### Required work
Go through the records and set each one down exactly, skipping any picture.

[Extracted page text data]
*** Block opens ***

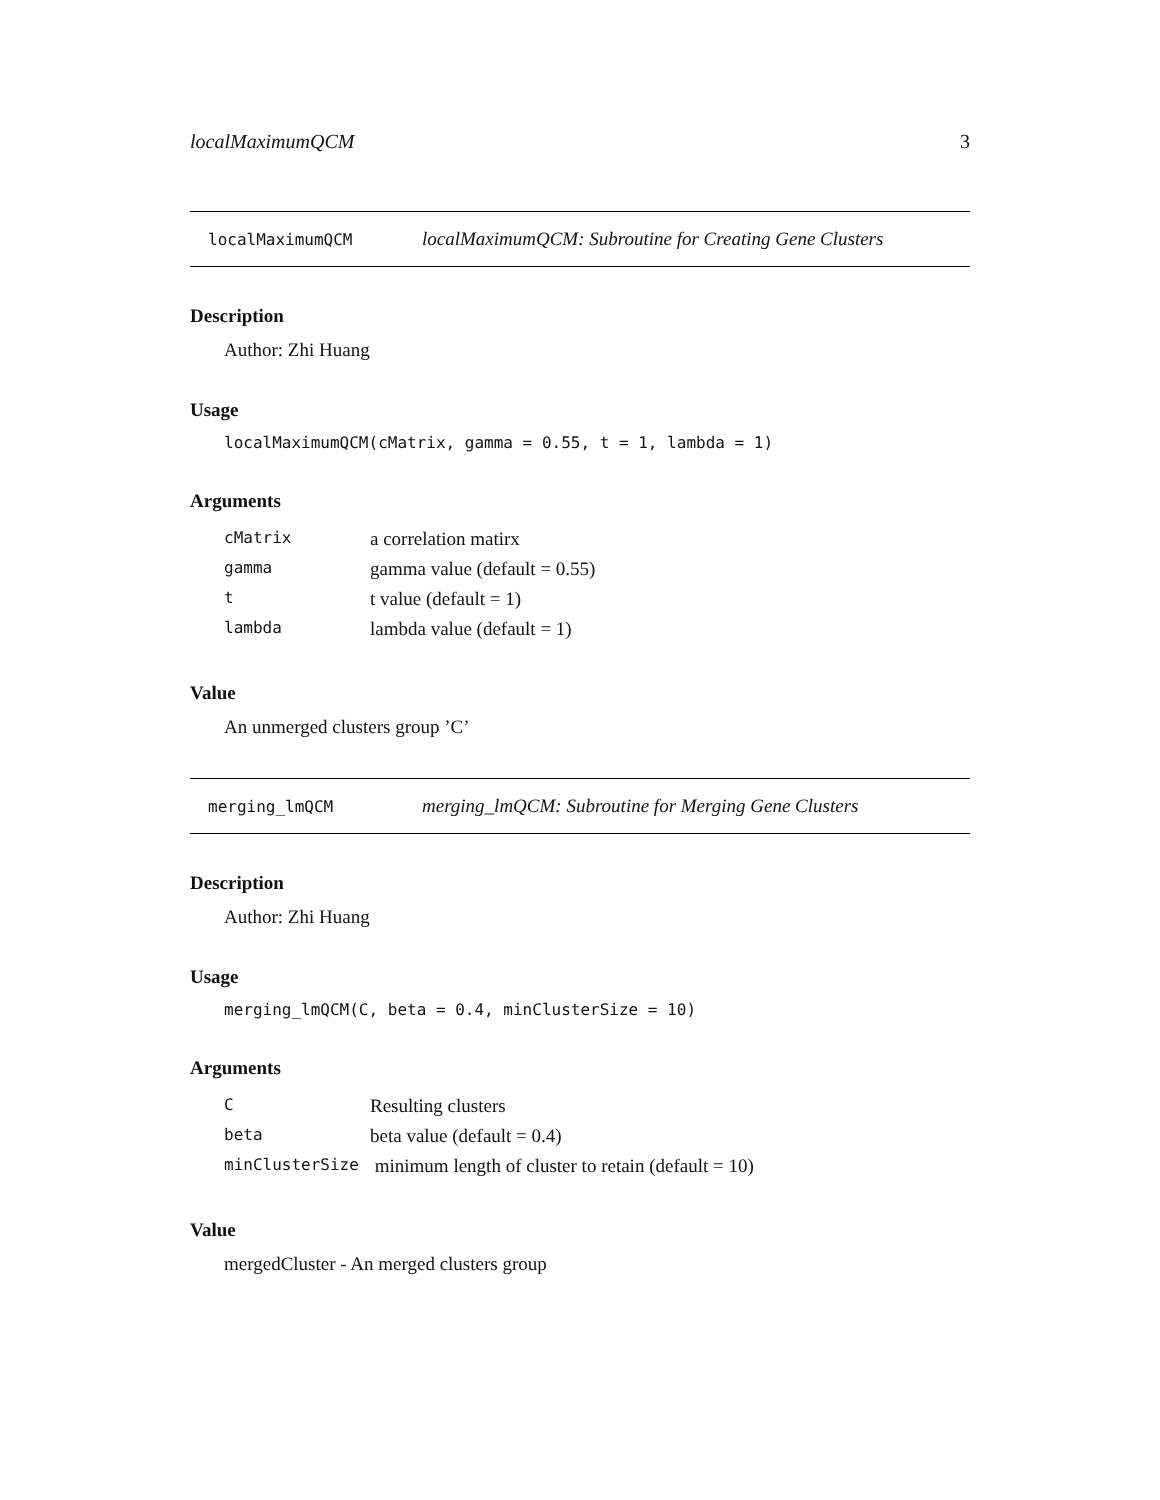localMaximumQCM 3
localMaximumQCM localMaximumQCM: Subroutine for Creating Gene Clusters
Description
Author: Zhi Huang
Usage
localMaximumQCM(cMatrix, gamma = 0.55, t = 1, lambda = 1)
Arguments
| cMatrix | a correlation matirx |
| gamma | gamma value (default = 0.55) |
| t | t value (default = 1) |
| lambda | lambda value (default = 1) |
Value
An unmerged clusters group ’C’
merging_lmQCM merging_lmQCM: Subroutine for Merging Gene Clusters
Description
Author: Zhi Huang
Usage
merging_lmQCM(C, beta = 0.4, minClusterSize = 10)
Arguments
| C | Resulting clusters |
| beta | beta value (default = 0.4) |
| minClusterSize | minimum length of cluster to retain (default = 10) |
Value
mergedCluster - An merged clusters group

*** Block closes ***

### Task response
localMaximumQCM 3
localMaximumQCM localMaximumQCM: Subroutine for Creating Gene Clusters
Description
Author: Zhi Huang
Usage
localMaximumQCM(cMatrix, gamma = 0.55, t = 1, lambda = 1)
Arguments
| cMatrix | a correlation matirx |
| gamma | gamma value (default = 0.55) |
| t | t value (default = 1) |
| lambda | lambda value (default = 1) |
Value
An unmerged clusters group ’C’
merging_lmQCM merging_lmQCM: Subroutine for Merging Gene Clusters
Description
Author: Zhi Huang
Usage
merging_lmQCM(C, beta = 0.4, minClusterSize = 10)
Arguments
| C | Resulting clusters |
| beta | beta value (default = 0.4) |
| minClusterSize | minimum length of cluster to retain (default = 10) |
Value
mergedCluster - An merged clusters group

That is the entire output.